No, really; go ahead and ask.
Okay, then, since you asked. Because, despite what many people think, Macs are susceptible to viruses. There's a current threat to Macs called HellRTS.D (an update to the 2004 HellRTS), though isn't actually in the wild, as PC World reports:
The malicious software can now open a "backdoor" to your Mac by setting up its own server on a private port, complete with a password. The software duplicates and changes its name, identifying itself as other genuine Mac software (like "iPhoto"), making it even harder to spot. The new HellRTS variant can contact remote servers, and then, Intego says, "provide direct access to [the] infected Mac."Since I don't do the illegal download thing, I'm not likely to be infected. But, one day, a Mac virus will be actually "in the wild," and a lot of people will be infected. I won't be one of those.
... The HellRTS.D variant isn't out in the wild; you can only be infected if you install the rogue software.
I also run Microsoft Security Essentials on my Mac. No, Microsoft doesn't make anti-virus software for OS X. But, I have dual-boot capability on my Mac. So, if I choose to boot my Mac to Windows XP, I'm running Microsoft Security Essentials.
I'm trying it out, and, so far, I'm liking it. It does okay. And, it's free.

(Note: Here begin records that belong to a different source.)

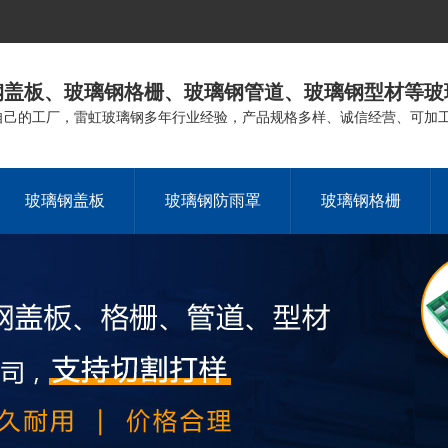
钢盖板、玻璃钢格栅、玻璃钢管道、玻璃钢型材等玻
自己的工厂，雷虹玻璃钢多年行业经验，产品规格多样、诚信经营、可加
玻璃钢盖板
玻璃钢防雨罩
玻璃钢格栅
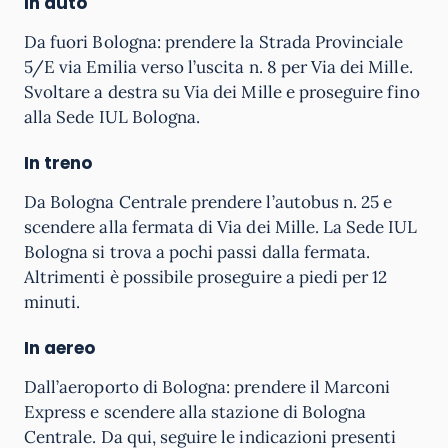
In auto
Da fuori Bologna: prendere la Strada Provinciale
5/E via Emilia verso l’uscita n. 8 per Via dei Mille.
Svoltare a destra su Via dei Mille e proseguire fino
alla Sede IUL Bologna.
In treno
Da Bologna Centrale prendere l’autobus n. 25 e
scendere alla fermata di Via dei Mille. La Sede IUL
Bologna si trova a pochi passi dalla fermata.
Altrimenti è possibile proseguire a piedi per 12
minuti.
In aereo
Dall’aeroporto di Bologna: prendere il Marconi
Express e scendere alla stazione di Bologna
Centrale. Da qui, seguire le indicazioni presenti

For a paid security suite, though, I prefer the Norton security suite, although I also like the Kaspersky suite.
I loathe McAfee. In 2006, I had an installation that came on a computer, and I tried to remove it. It didn't want to be removed. And McAfee was no help. I still haven't forgiven them.
Now, the McAfee program that caused all the problems this week wasn't the one you use as a consumer. It was the business version. Which is harder to repair.
Think about it: you get to work and turn your computer on.
It stars booting, then reboots. And reboots. And reboots. Over and over and over.
How do you stop that?
Well, let's look at how it started. In a corporate environment, the network folks probably sent an update over the network. That messed-up McAfee update.
And, when the computers rebooted, they got into an endless loop of reboots.
And, the network people can't send the fix down the network. Because the computer never fully connects to the network, because when it tries to boot, it encounters the error and reboots. And, since it never connects to the network, the company can't send the fix to the computer on the network.
Which means a technician will have to come by to each affected computer.
They have to fix each one, individually, by hand.
McAfee is costing a lot of companies a lot of bucks.
And that's just another example of why I won't waste my money on McAfee.